• Task item: Write the entries out exactly. Any images they hold stay out of the copy.

• Recorded data:
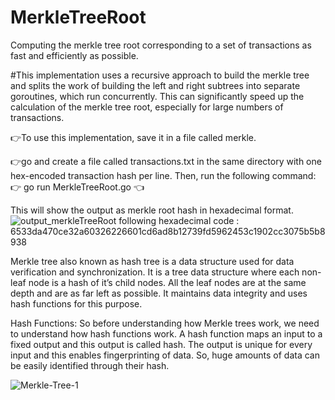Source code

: # MerkleTreeRoot
Computing the merkle tree root corresponding to a set of transactions as fast and efficiently as possible.

#This implementation uses a recursive approach to build the merkle tree and splits the work of building the left and right subtrees into separate goroutines, which run concurrently. This can significantly speed up the calculation of the merkle tree root, especially for large numbers of transactions.

:point_right:To use this implementation, save it in a file called merkle.

:point_right:go and create a file called transactions.txt in the same directory with one hex-encoded transaction hash per line. Then, run the following command:
:point_right: go run MerkleTreeRoot.go :point_left:

This will show the output as merkle root hash in hexadecimal format.
![output_merkleTreeRoot](https://user-images.githubusercontent.com/75935128/221887210-706d2d9e-b48f-47cf-b149-1b507cc27198.jpg)
following hexadecimal code : 6533da470ce32a60326226601cd6ad8b12739fd5962453c1902cc3075b5b8938

Merkle tree also known as hash tree is a data structure used for data verification and synchronization. 
It is a tree data structure where each non-leaf node is a hash of it’s child nodes. All the leaf nodes are at the same depth and are as far left as possible. 
It maintains data integrity and uses hash functions for this purpose. 

Hash Functions: 
So before understanding how Merkle trees work, we need to understand how hash functions work. 
A hash function maps an input to a fixed output and this output is called hash. The output is unique for every input and this enables fingerprinting of data. So, huge amounts of data can be easily identified through their hash. 

![Merkle-Tree-1](https://user-images.githubusercontent.com/75935128/221894301-34dbddb5-7c05-4649-aae1-2f8e7334ed65.png)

• Final answer:
Source code

: # MerkleTreeRoot
Computing the merkle tree root corresponding to a set of transactions as fast and efficiently as possible.

#This implementation uses a recursive approach to build the merkle tree and splits the work of building the left and right subtrees into separate goroutines, which run concurrently. This can significantly speed up the calculation of the merkle tree root, especially for large numbers of transactions.

:point_right:To use this implementation, save it in a file called merkle.

:point_right:go and create a file called transactions.txt in the same directory with one hex-encoded transaction hash per line. Then, run the following command:
:point_right: go run MerkleTreeRoot.go :point_left:

This will show the output as merkle root hash in hexadecimal format.
![output_merkleTreeRoot](https://user-images.githubusercontent.com/75935128/221887210-706d2d9e-b48f-47cf-b149-1b507cc27198.jpg)
following hexadecimal code : 6533da470ce32a60326226601cd6ad8b12739fd5962453c1902cc3075b5b8938

Merkle tree also known as hash tree is a data structure used for data verification and synchronization. 
It is a tree data structure where each non-leaf node is a hash of it’s child nodes. All the leaf nodes are at the same depth and are as far left as possible. 
It maintains data integrity and uses hash functions for this purpose. 

Hash Functions: 
So before understanding how Merkle trees work, we need to understand how hash functions work. 
A hash function maps an input to a fixed output and this output is called hash. The output is unique for every input and this enables fingerprinting of data. So, huge amounts of data can be easily identified through their hash. 

![Merkle-Tree-1](https://user-images.githubusercontent.com/75935128/221894301-34dbddb5-7c05-4649-aae1-2f8e7334ed65.png)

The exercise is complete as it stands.